Hospital in Beitou, Taipei, Taiwan

Taipei Veterans General Hospital (台北榮民總醫院 (Táiběi Róngmín Zǒngyī Yuàn)) is a national first-class medical center and a teaching hospital that provides tertiary patient care, undergraduate medical education programs and residency programs in Taiwan. It was founded in 1958 and administered by the Veterans Affairs Council. It is in Beitou District, Taipei and mainly serves patients in northern Taipei and New Taipei.
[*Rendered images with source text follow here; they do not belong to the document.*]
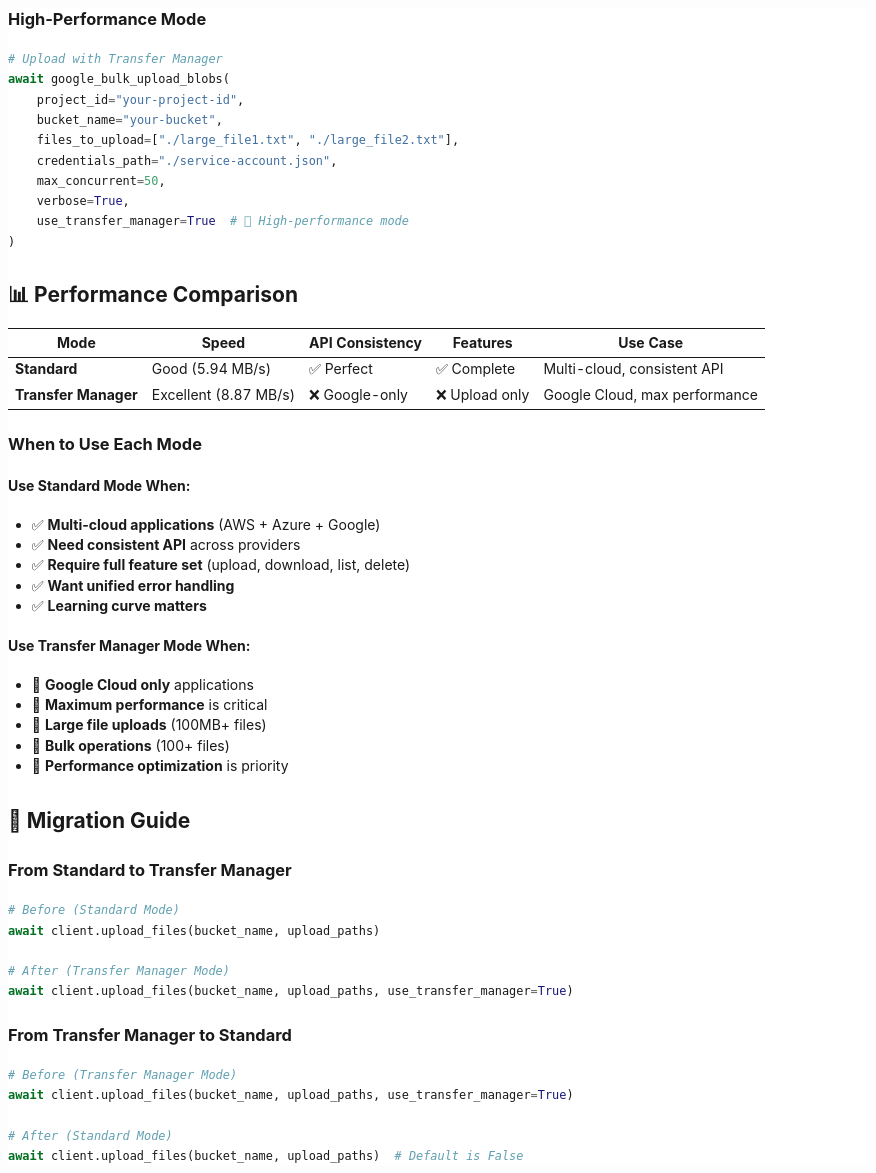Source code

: ### High-Performance Mode
```python
# Upload with Transfer Manager
await google_bulk_upload_blobs(
    project_id="your-project-id",
    bucket_name="your-bucket",
    files_to_upload=["./large_file1.txt", "./large_file2.txt"],
    credentials_path="./service-account.json",
    max_concurrent=50,
    verbose=True,
    use_transfer_manager=True  # 🚀 High-performance mode
)
```

## 📊 Performance Comparison

| Mode | Speed | API Consistency | Features | Use Case |
|------|-------|-----------------|----------|----------|
| **Standard** | Good (5.94 MB/s) | ✅ Perfect | ✅ Complete | Multi-cloud, consistent API |
| **Transfer Manager** | Excellent (8.87 MB/s) | ❌ Google-only | ❌ Upload only | Google Cloud, max performance |

### When to Use Each Mode

#### Use Standard Mode When:
- ✅ **Multi-cloud applications** (AWS + Azure + Google)
- ✅ **Need consistent API** across providers
- ✅ **Require full feature set** (upload, download, list, delete)
- ✅ **Want unified error handling**
- ✅ **Learning curve matters**

#### Use Transfer Manager Mode When:
- 🚀 **Google Cloud only** applications
- 🚀 **Maximum performance** is critical
- 🚀 **Large file uploads** (100MB+ files)
- 🚀 **Bulk operations** (100+ files)
- 🚀 **Performance optimization** is priority

## 🔄 Migration Guide

### From Standard to Transfer Manager
```python
# Before (Standard Mode)
await client.upload_files(bucket_name, upload_paths)

# After (Transfer Manager Mode)
await client.upload_files(bucket_name, upload_paths, use_transfer_manager=True)
```

### From Transfer Manager to Standard
```python
# Before (Transfer Manager Mode)
await client.upload_files(bucket_name, upload_paths, use_transfer_manager=True)

# After (Standard Mode)
await client.upload_files(bucket_name, upload_paths)  # Default is False
```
Three branches, Taoyuan Veterans Hospital, Yuanshan Veterans Hospital, and Suao Veterans Hospital, were established.

==Achievements==
===Medical research===
- First Gamma-knife radiosurgery in Taiwan. (January 1993)
- First Neurological Institute (Department of Neurology and Department of Neurosurgery) in Taiwan (1989) has been pioneering in neurocritical medicine, headache, cerebellar ataxia, dementia, neural regeneration and repair, and epilepsy research and patient care of the nation.
- Established National PET/Cyclotron Center (first in Taiwan and second in Asia), leading the country into a new era of "In vivo Biochemical Imaging." (1992)
- First AIDS virus harvested in Asia. (1986)
- First IVF baby in Taiwan. (1985)
- First percutaneous transluminal coronary angioplasty (PTCA) in Taiwan. (July 1983)
- The computer-monitored resectoscope for transurethral prostatectomy was invented in 1983.
- First successfully detected Down syndrome baby through amniocentesis in Taiwan. (1981)

===Medical care===
- Founded 16-bed Hospice and Palliative Care Unit. (1997)
- Established therapeutic networks between County Hospital to deliver better health-care services to people in remote areas. (1996)
- Established the first tele-medical consultation with Kinmen County Hospital to make diagnosis for remote island residents. (1996)
- Established the Laminar Air Flow Room and the Bone Marrow Transplantation Center. (1995)

==Transportation==
The hospital is in walking distance northeast from Shipai Station of the Taipei Metro.